# Making Money in the Philippines



## toad (Jul 3, 2015)

HI all!

I am sure I am not the first to ask this question. It is amusing that the only difference is the method of delivery (such as this!) I remember sitting in a small hotel a few years ago in the mountain town of Smolyan in Bulgaria watching a heated debate between the hotel owner and his mates (all in their sixties). I asked my friend what they were discussing, and it was how to make money!

Anyway, I just wanted to discuss what people take to, and from the Philippines in order to save family cash or make a little bit of cash to put towards the cost of travelling there. I am a UK citizen, my wife is a filipina and we are travelling out there to see the family. There must be some great ideas out there that we have not thought of. Aside from all the presents we take, the only thing we can think of to save her family money is cleaning products that are cheaper here.

We have three large suitcases plus hand carry to fill up going each way! I am interested in legitimate ideas and nothing to do with **** and fakes!

So, what to take and what to bring back? All suggestions gratefully received!


----------



## Gary D (Oct 28, 2013)

The easiest way to make a million in the Philippines is to take two million.

We often send BB boxes of cleaning products. There's not much you can take to sell as you are a rich foriegner so are expected to give it away.


----------



## pakawala (Sep 10, 2014)

Online Business Ideas for Entrepreneurs | Business Plan, Resources, Tips and Strategy | Entrepreneur Philippines


----------



## toad (Jul 3, 2015)

Thanks guys for the replies. I am not looking to make money from the family by providing them with everyday essentials to help them out. 

I am thinking more of things that are generally worthless here, but have some value there. Whether that would be second hand mobile phones, motorcycle parts etc etc.

Or even smartphones, which may be worth far more in the Philippines than they are in the west. 

Just trying to throw some ideas around really, so that everyone can benefit


----------



## Gary D (Oct 28, 2013)

We have supplied many phones, a lot of the phones they have are too expensive for me. Lightweigth clothing, tee shirts and top are popular, as is cheap trainers from Sports Direct.


----------



## EuroBob (Feb 23, 2015)

Members on the following link were discussing some attire they wish they could find more of at a reasonable price.
They like "dri-fit".

http://www.expatforum.com/expats/philippines-expat-forum/784826-size-3xl-t-shirts.html


----------



## Rogdas (Apr 9, 2015)

toad said:


> Thanks guys for the replies. I am not looking to make money from the family by providing them with everyday essentials to help them out.

• _Problem description_: Translate this sentence from the forum thread on making money in the Philippines into Spanish: "The easiest way to make a million in the Philippines is to take two million."

• _Extracted data entries_:
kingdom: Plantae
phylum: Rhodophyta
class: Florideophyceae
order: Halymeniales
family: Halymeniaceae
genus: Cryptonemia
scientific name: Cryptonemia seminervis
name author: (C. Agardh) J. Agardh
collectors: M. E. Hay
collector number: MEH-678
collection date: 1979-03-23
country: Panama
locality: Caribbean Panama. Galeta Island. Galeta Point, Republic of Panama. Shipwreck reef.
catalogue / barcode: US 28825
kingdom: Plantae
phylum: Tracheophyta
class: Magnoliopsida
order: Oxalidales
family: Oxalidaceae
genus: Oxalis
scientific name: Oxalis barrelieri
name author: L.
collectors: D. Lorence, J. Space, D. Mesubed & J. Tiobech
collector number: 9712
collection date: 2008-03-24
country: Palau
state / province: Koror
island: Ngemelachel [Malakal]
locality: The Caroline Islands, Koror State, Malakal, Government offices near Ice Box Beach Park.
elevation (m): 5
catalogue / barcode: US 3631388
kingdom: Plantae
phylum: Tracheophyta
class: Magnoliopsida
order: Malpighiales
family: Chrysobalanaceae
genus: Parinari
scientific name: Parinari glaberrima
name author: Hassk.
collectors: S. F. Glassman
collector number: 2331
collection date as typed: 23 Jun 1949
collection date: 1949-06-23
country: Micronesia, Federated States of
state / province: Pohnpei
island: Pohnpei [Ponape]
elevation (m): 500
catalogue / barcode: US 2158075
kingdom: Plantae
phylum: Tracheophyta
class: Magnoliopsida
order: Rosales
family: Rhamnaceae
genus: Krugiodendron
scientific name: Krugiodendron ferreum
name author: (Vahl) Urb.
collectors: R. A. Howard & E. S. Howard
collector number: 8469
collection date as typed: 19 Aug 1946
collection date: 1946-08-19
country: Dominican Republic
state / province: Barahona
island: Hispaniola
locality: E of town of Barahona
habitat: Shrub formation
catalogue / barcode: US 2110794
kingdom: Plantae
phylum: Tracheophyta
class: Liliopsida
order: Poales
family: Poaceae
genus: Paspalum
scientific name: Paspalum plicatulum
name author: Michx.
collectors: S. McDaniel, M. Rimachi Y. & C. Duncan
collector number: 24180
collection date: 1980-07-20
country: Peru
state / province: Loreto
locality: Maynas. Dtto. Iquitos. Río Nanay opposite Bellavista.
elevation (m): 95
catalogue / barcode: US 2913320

• _Right answer_: La forma más fácil de ganar un millón en Filipinas es llevar dos millones.